Problem statement. When a picture appears in the listing, leave it out and copy the rest exactly as it stands.

*** Opening of Listed entries ***

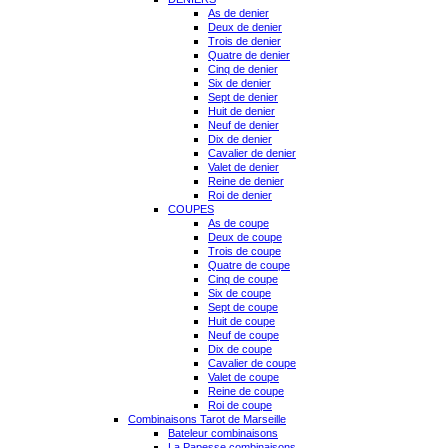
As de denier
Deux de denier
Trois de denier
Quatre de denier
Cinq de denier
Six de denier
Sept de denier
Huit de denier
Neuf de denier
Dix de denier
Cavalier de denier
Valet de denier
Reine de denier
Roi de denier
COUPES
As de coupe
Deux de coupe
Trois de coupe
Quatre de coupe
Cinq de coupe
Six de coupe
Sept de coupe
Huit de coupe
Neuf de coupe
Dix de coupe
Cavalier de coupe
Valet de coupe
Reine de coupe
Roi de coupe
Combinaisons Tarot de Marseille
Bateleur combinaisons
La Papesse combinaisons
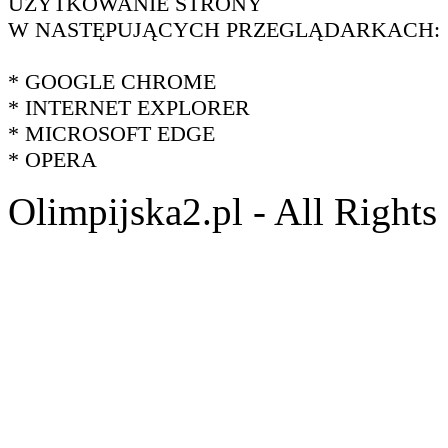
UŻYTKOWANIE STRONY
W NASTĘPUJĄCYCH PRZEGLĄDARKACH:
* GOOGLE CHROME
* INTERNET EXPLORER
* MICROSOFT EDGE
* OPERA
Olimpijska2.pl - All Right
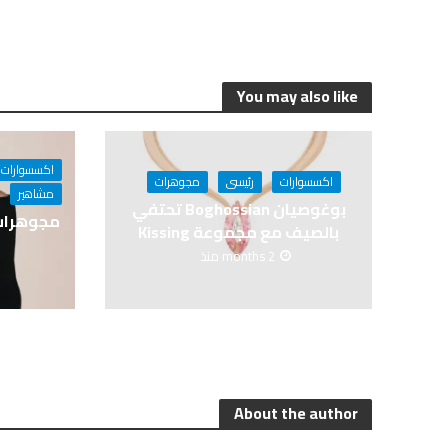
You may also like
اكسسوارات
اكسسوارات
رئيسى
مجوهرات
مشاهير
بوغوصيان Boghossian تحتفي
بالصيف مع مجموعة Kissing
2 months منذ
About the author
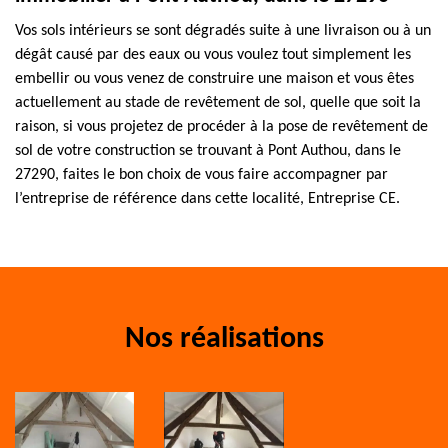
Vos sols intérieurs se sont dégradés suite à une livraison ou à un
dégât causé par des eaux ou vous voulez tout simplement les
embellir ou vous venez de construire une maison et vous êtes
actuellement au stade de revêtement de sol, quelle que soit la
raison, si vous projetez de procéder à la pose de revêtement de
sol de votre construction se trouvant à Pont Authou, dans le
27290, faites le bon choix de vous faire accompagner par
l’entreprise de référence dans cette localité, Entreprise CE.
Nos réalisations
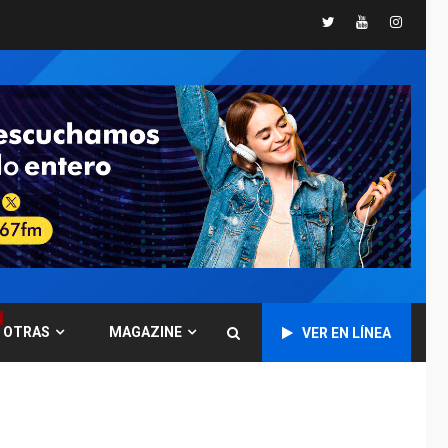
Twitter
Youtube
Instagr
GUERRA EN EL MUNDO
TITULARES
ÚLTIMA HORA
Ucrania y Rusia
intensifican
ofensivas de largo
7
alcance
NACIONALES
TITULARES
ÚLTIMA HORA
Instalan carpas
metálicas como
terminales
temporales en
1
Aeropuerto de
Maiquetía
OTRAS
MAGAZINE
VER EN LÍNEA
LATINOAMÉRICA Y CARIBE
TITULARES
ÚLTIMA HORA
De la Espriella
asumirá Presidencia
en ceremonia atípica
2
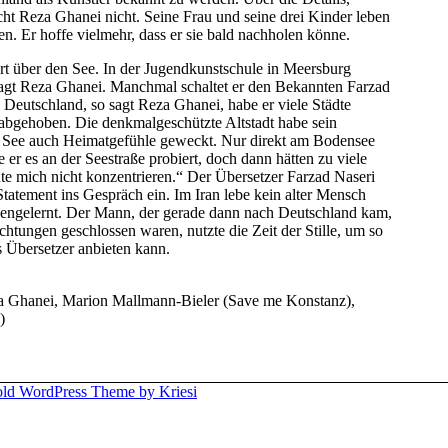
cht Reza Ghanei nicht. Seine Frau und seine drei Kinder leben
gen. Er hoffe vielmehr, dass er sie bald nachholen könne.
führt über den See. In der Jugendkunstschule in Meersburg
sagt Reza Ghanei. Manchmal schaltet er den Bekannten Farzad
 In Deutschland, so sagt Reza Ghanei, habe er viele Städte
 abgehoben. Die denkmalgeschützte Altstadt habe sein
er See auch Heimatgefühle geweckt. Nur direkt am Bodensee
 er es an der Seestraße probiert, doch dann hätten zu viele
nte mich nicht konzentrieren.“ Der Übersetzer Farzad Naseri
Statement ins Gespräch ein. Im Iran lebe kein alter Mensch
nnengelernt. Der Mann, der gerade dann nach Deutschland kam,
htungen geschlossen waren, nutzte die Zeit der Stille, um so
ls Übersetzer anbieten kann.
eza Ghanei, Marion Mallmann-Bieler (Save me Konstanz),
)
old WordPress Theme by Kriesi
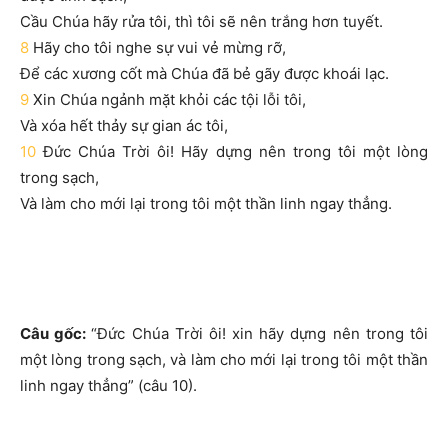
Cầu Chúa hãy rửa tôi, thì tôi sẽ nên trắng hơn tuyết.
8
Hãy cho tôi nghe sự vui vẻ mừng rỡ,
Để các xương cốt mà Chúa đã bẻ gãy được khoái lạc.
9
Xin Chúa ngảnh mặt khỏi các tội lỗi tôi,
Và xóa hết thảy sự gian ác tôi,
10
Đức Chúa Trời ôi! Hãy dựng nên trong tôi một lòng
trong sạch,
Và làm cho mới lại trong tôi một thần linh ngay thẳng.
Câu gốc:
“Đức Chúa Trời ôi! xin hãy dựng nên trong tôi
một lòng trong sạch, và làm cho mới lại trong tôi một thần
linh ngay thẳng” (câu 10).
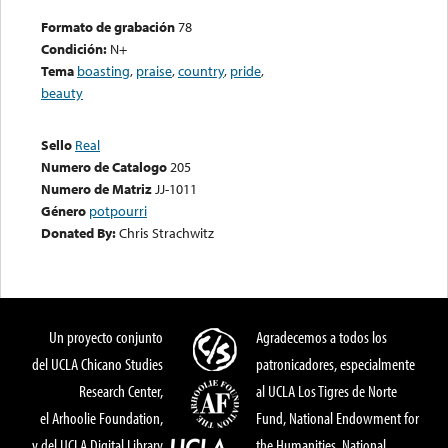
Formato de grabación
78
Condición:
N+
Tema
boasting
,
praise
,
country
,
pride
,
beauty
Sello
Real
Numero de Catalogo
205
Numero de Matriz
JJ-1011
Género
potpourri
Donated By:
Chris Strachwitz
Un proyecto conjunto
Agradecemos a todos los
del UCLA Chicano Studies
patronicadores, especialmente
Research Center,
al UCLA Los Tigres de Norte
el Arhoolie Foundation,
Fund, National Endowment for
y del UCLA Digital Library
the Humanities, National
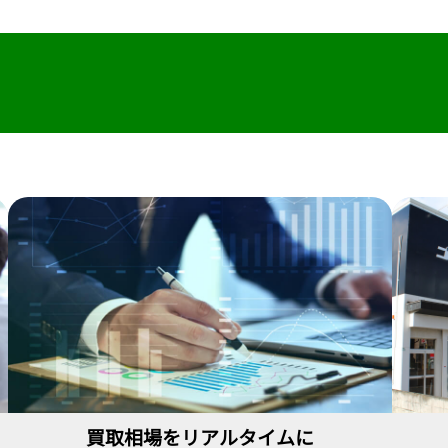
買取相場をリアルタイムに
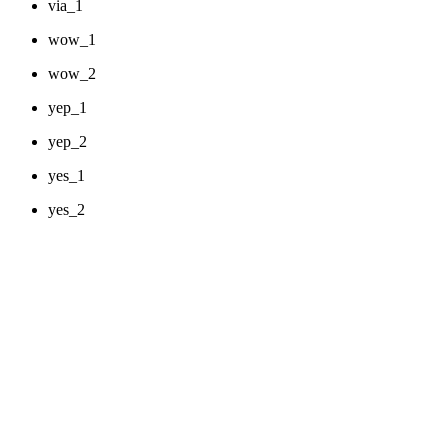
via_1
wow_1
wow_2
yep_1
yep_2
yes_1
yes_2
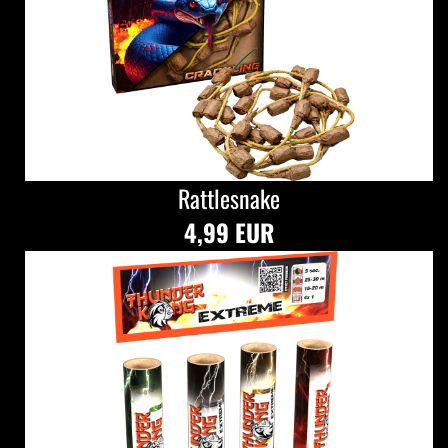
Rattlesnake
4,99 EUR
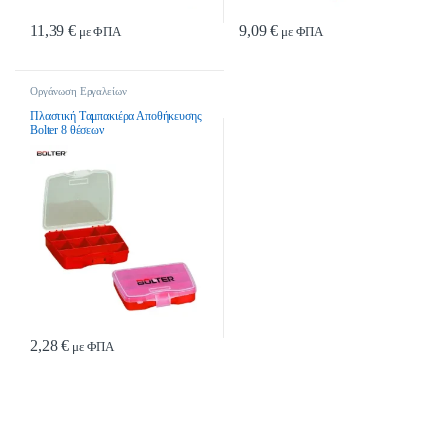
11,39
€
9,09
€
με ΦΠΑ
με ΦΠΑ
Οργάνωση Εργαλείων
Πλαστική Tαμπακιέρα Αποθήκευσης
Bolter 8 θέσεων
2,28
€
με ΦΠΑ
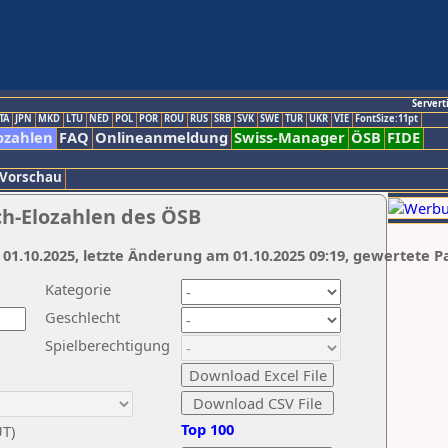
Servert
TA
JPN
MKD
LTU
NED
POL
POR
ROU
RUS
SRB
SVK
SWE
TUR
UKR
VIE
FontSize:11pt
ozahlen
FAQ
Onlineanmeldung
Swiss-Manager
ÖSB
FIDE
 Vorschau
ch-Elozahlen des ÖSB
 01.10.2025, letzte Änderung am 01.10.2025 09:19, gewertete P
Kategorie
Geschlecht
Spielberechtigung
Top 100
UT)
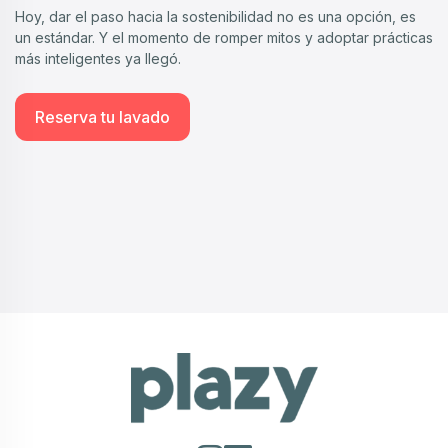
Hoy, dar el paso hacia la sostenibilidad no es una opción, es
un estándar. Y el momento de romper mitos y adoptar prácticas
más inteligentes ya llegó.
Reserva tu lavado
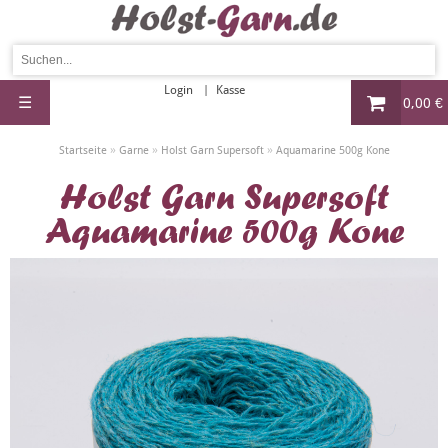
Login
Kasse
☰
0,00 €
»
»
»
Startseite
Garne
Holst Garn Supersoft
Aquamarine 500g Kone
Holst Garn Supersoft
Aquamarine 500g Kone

*** Close of Listed entries ***

Written solution.
As de denier
Deux de denier
Trois de denier
Quatre de denier
Cinq de denier
Six de denier
Sept de denier
Huit de denier
Neuf de denier
Dix de denier
Cavalier de denier
Valet de denier
Reine de denier
Roi de denier
COUPES
As de coupe
Deux de coupe
Trois de coupe
Quatre de coupe
Cinq de coupe
Six de coupe
Sept de coupe
Huit de coupe
Neuf de coupe
Dix de coupe
Cavalier de coupe
Valet de coupe
Reine de coupe
Roi de coupe
Combinaisons Tarot de Marseille
Bateleur combinaisons
La Papesse combinaisons
UŻYTKOWANIE STRONY
W NASTĘPUJĄCYCH PRZEGLĄDARKACH:
* GOOGLE CHROME
* INTERNET EXPLORER
* MICROSOFT EDGE
* OPERA
Olimpijska2.pl - All Right
You may also like
اكسسوارات
اكسسوارات
رئيسى
مجوهرات
مشاهير
بوغوصيان Boghossian تحتفي
بالصيف مع مجموعة Kissing
2 months منذ
About the author
Vos sols intérieurs se sont dégradés suite à une livraison ou à un
dégât causé par des eaux ou vous voulez tout simplement les
embellir ou vous venez de construire une maison et vous êtes
actuellement au stade de revêtement de sol, quelle que soit la
raison, si vous projetez de procéder à la pose de revêtement de
sol de votre construction se trouvant à Pont Authou, dans le
27290, faites le bon choix de vous faire accompagner par
l’entreprise de référence dans cette localité, Entreprise CE.
Nos réalisations
Twitter
Youtube
Instagr
GUERRA EN EL MUNDO
TITULARES
ÚLTIMA HORA
Ucrania y Rusia
intensifican
ofensivas de largo
7
alcance
NACIONALES
TITULARES
ÚLTIMA HORA
Instalan carpas
metálicas como
terminales
temporales en
1
Aeropuerto de
Maiquetía
OTRAS
MAGAZINE
VER EN LÍNEA
LATINOAMÉRICA Y CARIBE
TITULARES
ÚLTIMA HORA
De la Espriella
asumirá Presidencia
en ceremonia atípica
2
cht Reza Ghanei nicht. Seine Frau und seine drei Kinder leben
gen. Er hoffe vielmehr, dass er sie bald nachholen könne.
führt über den See. In der Jugendkunstschule in Meersburg
sagt Reza Ghanei. Manchmal schaltet er den Bekannten Farzad
 In Deutschland, so sagt Reza Ghanei, habe er viele Städte
 abgehoben. Die denkmalgeschützte Altstadt habe sein
er See auch Heimatgefühle geweckt. Nur direkt am Bodensee
 er es an der Seestraße probiert, doch dann hätten zu viele
nte mich nicht konzentrieren.“ Der Übersetzer Farzad Naseri
Statement ins Gespräch ein. Im Iran lebe kein alter Mensch
nnengelernt. Der Mann, der gerade dann nach Deutschland kam,
htungen geschlossen waren, nutzte die Zeit der Stille, um so
ls Übersetzer anbieten kann.
eza Ghanei, Marion Mallmann-Bieler (Save me Konstanz),
)
old WordPress Theme by Kriesi
Cầu Chúa hãy rửa tôi, thì tôi sẽ nên trắng hơn tuyết.
8
Hãy cho tôi nghe sự vui vẻ mừng rỡ,
Để các xương cốt mà Chúa đã bẻ gãy được khoái lạc.
9
Xin Chúa ngảnh mặt khỏi các tội lỗi tôi,
Và xóa hết thảy sự gian ác tôi,
10
Đức Chúa Trời ôi! Hãy dựng nên trong tôi một lòng
trong sạch,
Và làm cho mới lại trong tôi một thần linh ngay thẳng.
Câu gốc:
“Đức Chúa Trời ôi! xin hãy dựng nên trong tôi
một lòng trong sạch, và làm cho mới lại trong tôi một thần
linh ngay thẳng” (câu 10).
Formato de grabación
78
Condición:
N+
Tema
boasting
,
praise
,
country
,
pride
,
beauty
Sello
Real
Numero de Catalogo
205
Numero de Matriz
JJ-1011
Género
potpourri
Donated By:
Chris Strachwitz
Un proyecto conjunto
Agradecemos a todos los
del UCLA Chicano Studies
patronicadores, especialmente
Research Center,
al UCLA Los Tigres de Norte
el Arhoolie Foundation,
Fund, National Endowment for
y del UCLA Digital Library
the Humanities, National
買取相場をリアルタイムに
via_1
wow_1
wow_2
yep_1
yep_2
yes_1
yes_2
Rattlesnake
4,99 EUR
11,39
€
9,09
€
με ΦΠΑ
με ΦΠΑ
Οργάνωση Εργαλείων
Πλαστική Tαμπακιέρα Αποθήκευσης
Bolter 8 θέσεων
2,28
€
με ΦΠΑ
Servert
TA
JPN
MKD
LTU
NED
POL
POR
ROU
RUS
SRB
SVK
SWE
TUR
UKR
VIE
FontSize:11pt
ozahlen
FAQ
Onlineanmeldung
Swiss-Manager
ÖSB
FIDE
 Vorschau
ch-Elozahlen des ÖSB
 01.10.2025, letzte Änderung am 01.10.2025 09:19, gewertete P
Kategorie
Geschlecht
Spielberechtigung
Top 100
UT)
Hoy, dar el paso hacia la sostenibilidad no es una opción, es
un estándar. Y el momento de romper mitos y adoptar prácticas
más inteligentes ya llegó.
Reserva tu lavado
Login
Kasse
☰
0,00 €
»
»
»
Startseite
Garne
Holst Garn Supersoft
Aquamarine 500g Kone
Holst Garn Supersoft
Aquamarine 500g Kone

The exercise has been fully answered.